Crucially, this study differs in several ways from those previously published. We have used different methods to estimate CD4 count changes, taking advantage of the serial measurements in CD4 count and viral load recorded over time. This method means that all changes in CD4 count while a patient had maximum viral suppression were included in analyses, greatly increasing power of this study. Alternative statistical methods and sensitivity analyses showed consistent results. Patients in this study had extensive follow-up while viral load was below 50 copies per mL, had maximum virological suppression, and the analysis focused on their current CD4 count. This method indicates the current level of immunodeficiency, taking into account changes that have occurred to date. Other studies have had shorter follow-up, or have used higher limits of detection for viraemia.3,7,24-28
 
There are several points which should be considered.
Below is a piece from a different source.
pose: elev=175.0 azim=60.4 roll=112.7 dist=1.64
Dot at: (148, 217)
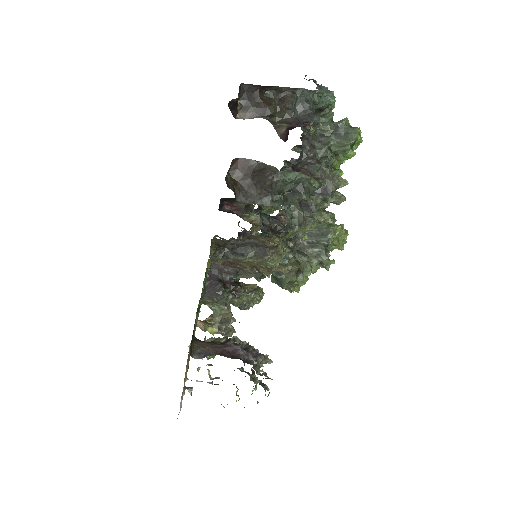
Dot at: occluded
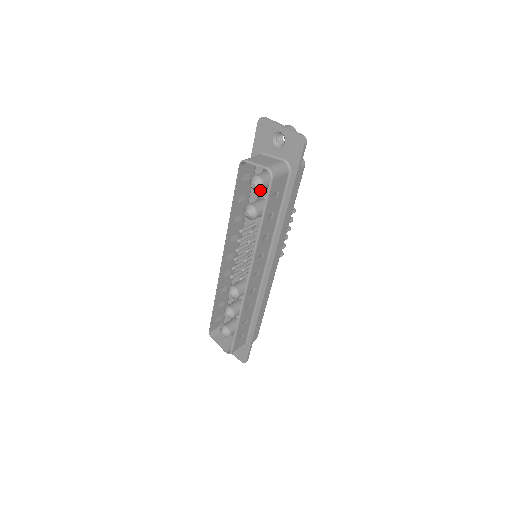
We excluded around half the antiretroviral-naive patients starting cART because of either incomplete virological suppression or because they did not satisfy the precise inclusion criteria, which were chosen a priori to determine CD4 count increases under optimum antiretroviral treatment. This means that our findings are only generalisable to patients who have an optimum response to cART and should therefore be regarded as a best-case scenario. Up to 30% of patients starting cART will not achieve viral suppression and the CD4 counts in these patients will not increase to the same extent.24,29,30 Many cART regimens are associated with both long term and short term toxicities,2,31,32 treatment interruptions are common,33-35 and viral load might not always be maintained at such a low level. This study includes patients with long term follow-up after starting cART, and half of the patients started cART before 2000. Since that time, there has been a change in the antiretrovirals available and the way they are combined,36,37 which has led to an improvement over time in the initial response to cART.38-40 This improvement in response would suggest that a higher proportion of patients starting cART using contemporary regimens would be more likely to have sustained maximum suppression of viraemia, and therefore the potential to achieve a CD4 count in the range seen in HIV-negative individuals. We chose an arbitrary baseline for our analyses, and this is clearly different to the baseline as defined in clinical trials. CD4 count changes most rapidly during the first few months of treatment with cART.5 As a consequence, in this study the observed change in CD4 count after some years of cART might be more similar to the changes observed in earlier years when compared with clinical trials. Finally, the patients included in our study were predominantly of white ethnic origin and the extent to which the results will be generalisable to patients from different ethnic origins is unclear.
 
In conclusion, we have shown that most patients with HIV who can maintain viral load at less than 50 copies per mL continue to have significant rises in CD4 counts, even after protracted exposure to combination therapy. Patients who started cART with a CD4 cell count of more than 350 cells per _L had CD4 cell counts approaching the level seen in HIV-negative individuals after more than 3 years of cART and had no further significant rises in CD4 counts.